Wednesday, April 13, 2022

Sharing Horizons That Are New to Us

Alison Roman, the Home Movies chef loves celery.  Her and a guy that I worked alongside for years are the only two people I've ever known to openly profess their love of this fibrous plant.  I'll never forget my coworker trying to order rice and just celery from our favorite Noodle Shop in Times Square, where it was best to stick to the numbers on the menu.   The waiter did his best to quickly decipher my coworker's desire to omit every other ingredient in the chicken dish but he could not wrap his head around this odd request, nor did they concede to make it.  That place managed a revolving door lunch crowd and served exquisite, inexpensive delights but they did not suffer fools.  The deal was you got in, ate and got out quickly.  Someone was always waiting to take your plate and slap that check on the table.  But it was there that I fell deeply in love with black mushrooms and bok choy in oyster sauce and scallion pancakes.    Needless to say, dealing with finicky friends at restaurants is never pleasant but now that those days are gone, I can remember it fondly.  Good on him for fighting for probably the one vegetable his dumb ass could eat and enjoy.  
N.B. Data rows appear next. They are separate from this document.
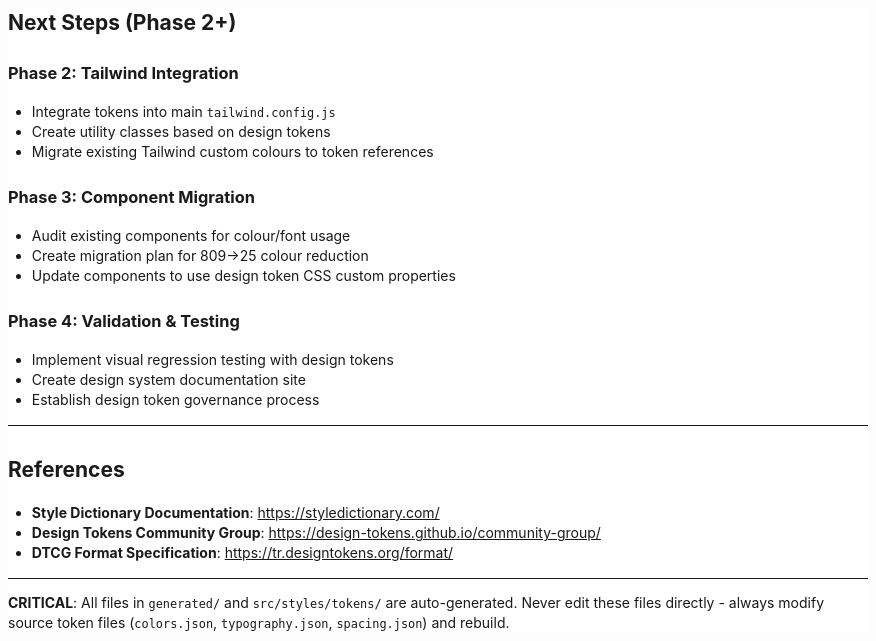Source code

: 
## Next Steps (Phase 2+)

### Phase 2: Tailwind Integration

- Integrate tokens into main `tailwind.config.js`
- Create utility classes based on design tokens
- Migrate existing Tailwind custom colours to token references

### Phase 3: Component Migration

- Audit existing components for colour/font usage
- Create migration plan for 809→25 colour reduction
- Update components to use design token CSS custom properties

### Phase 4: Validation & Testing

- Implement visual regression testing with design tokens
- Create design system documentation site
- Establish design token governance process

---

## References

- **Style Dictionary Documentation**: https://styledictionary.com/
- **Design Tokens Community Group**:
  https://design-tokens.github.io/community-group/
- **DTCG Format Specification**: https://tr.designtokens.org/format/

---

**CRITICAL**: All files in `generated/` and `src/styles/tokens/` are
auto-generated. Never edit these files directly - always modify source token
files (`colors.json`, `typography.json`, `spacing.json`) and rebuild.
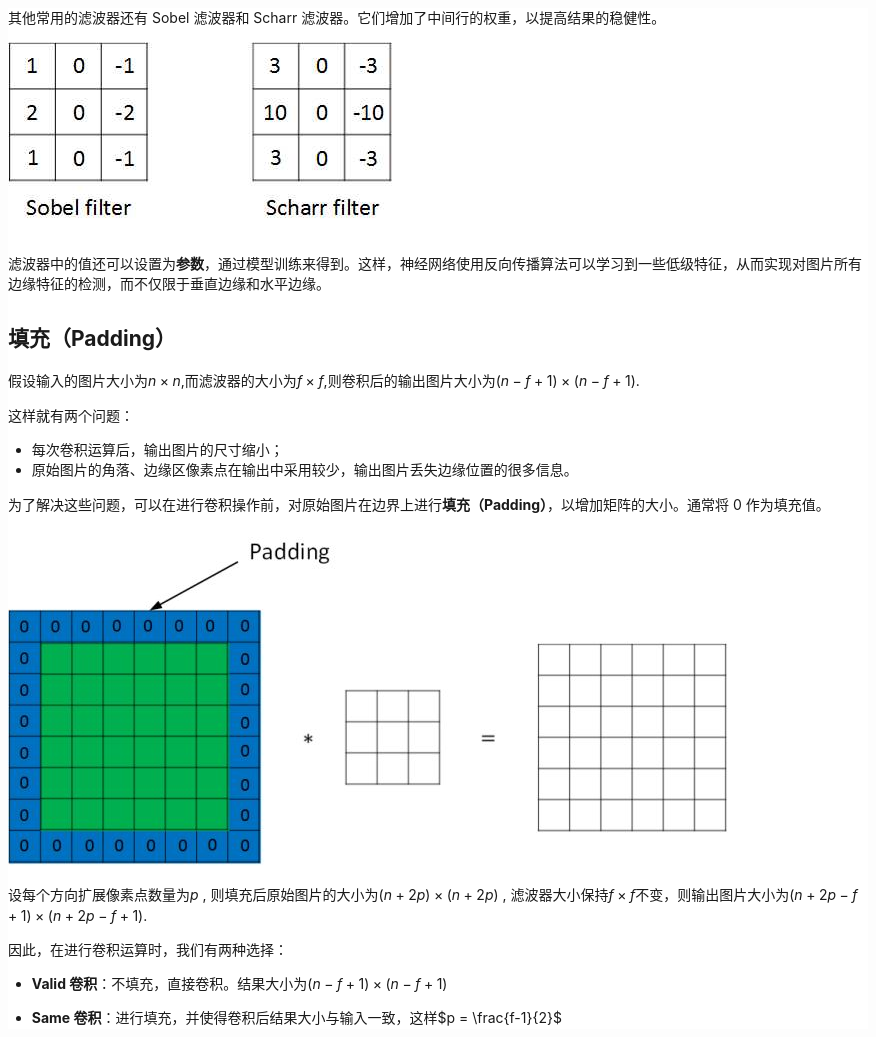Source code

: 其他常用的滤波器还有 Sobel 滤波器和 Scharr 滤波器。它们增加了中间行的权重，以提高结果的稳健性。

![](./pictures/Sobel-Filter-and-Scharr-Filter.png)

滤波器中的值还可以设置为**参数**，通过模型训练来得到。这样，神经网络使用反向传播算法可以学习到一些低级特征，从而实现对图片所有边缘特征的检测，而不仅限于垂直边缘和水平边缘。

## 填充（Padding）

假设输入的图片大小为$n \times n$,而滤波器的大小为$f \times f$,则卷积后的输出图片大小为$(n-f+1) \times (n-f+1)$.

这样就有两个问题：

- 每次卷积运算后，输出图片的尺寸缩小；
- 原始图片的角落、边缘区像素点在输出中采用较少，输出图片丢失边缘位置的很多信息。

为了解决这些问题，可以在进行卷积操作前，对原始图片在边界上进行**填充（Padding）**，以增加矩阵的大小。通常将 0 作为填充值。

![](./pictures/Padding.jpg)

设每个方向扩展像素点数量为$p$ , 则填充后原始图片的大小为$(n+2p) \times (n+2p)$ , 滤波器大小保持$f \times f$不变，则输出图片大小为$(n+2p-f+1) \times (n+2p-f+1)$.

因此，在进行卷积运算时，我们有两种选择：

- **Valid 卷积**：不填充，直接卷积。结果大小为$(n-f+1) \times (n-f+1)$

- **Same 卷积**：进行填充，并使得卷积后结果大小与输入一致，这样$p = \frac{f-1}{2}$
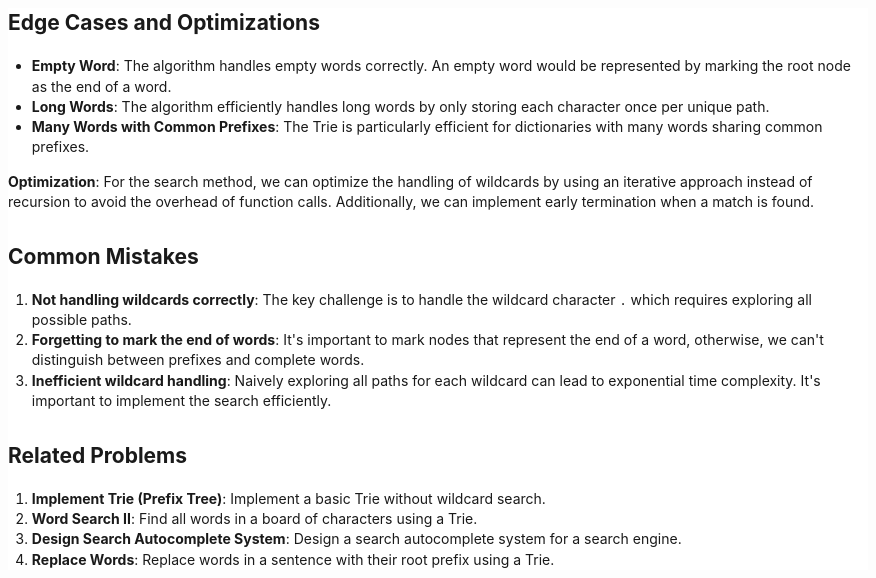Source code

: ## Edge Cases and Optimizations

- **Empty Word**: The algorithm handles empty words correctly. An empty word would be represented by marking the root node as the end of a word.
- **Long Words**: The algorithm efficiently handles long words by only storing each character once per unique path.
- **Many Words with Common Prefixes**: The Trie is particularly efficient for dictionaries with many words sharing common prefixes.

**Optimization**: For the search method, we can optimize the handling of wildcards by using an iterative approach instead of recursion to avoid the overhead of function calls. Additionally, we can implement early termination when a match is found.

## Common Mistakes

1. **Not handling wildcards correctly**: The key challenge is to handle the wildcard character `.` which requires exploring all possible paths.
2. **Forgetting to mark the end of words**: It's important to mark nodes that represent the end of a word, otherwise, we can't distinguish between prefixes and complete words.
3. **Inefficient wildcard handling**: Naively exploring all paths for each wildcard can lead to exponential time complexity. It's important to implement the search efficiently.

## Related Problems

1. **Implement Trie (Prefix Tree)**: Implement a basic Trie without wildcard search.
2. **Word Search II**: Find all words in a board of characters using a Trie.
3. **Design Search Autocomplete System**: Design a search autocomplete system for a search engine.
4. **Replace Words**: Replace words in a sentence with their root prefix using a Trie.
Celery is thought of as a soup starter, simply part of a mirepoix, always the bridesmaid, never the main course. But as our taste buds become more and more refined, I have learned to appreciate this lanky veg thoroughly.  Who doesn't love peanut butter and raisins slathered on stumps of crunchy celery?  Sauteed in garlic and red onions, it holds it's own as a side.  Granted, a very delicate one.  Similar to watermelon for dessert.  
I roasted a whole chicken with lemons and herbs, and you guessed it, celery in the cavity.  I skipped the grain for two vegetable sides to keep it extra light.  Spicy Citrus kale with sauteed celery, or try it braised.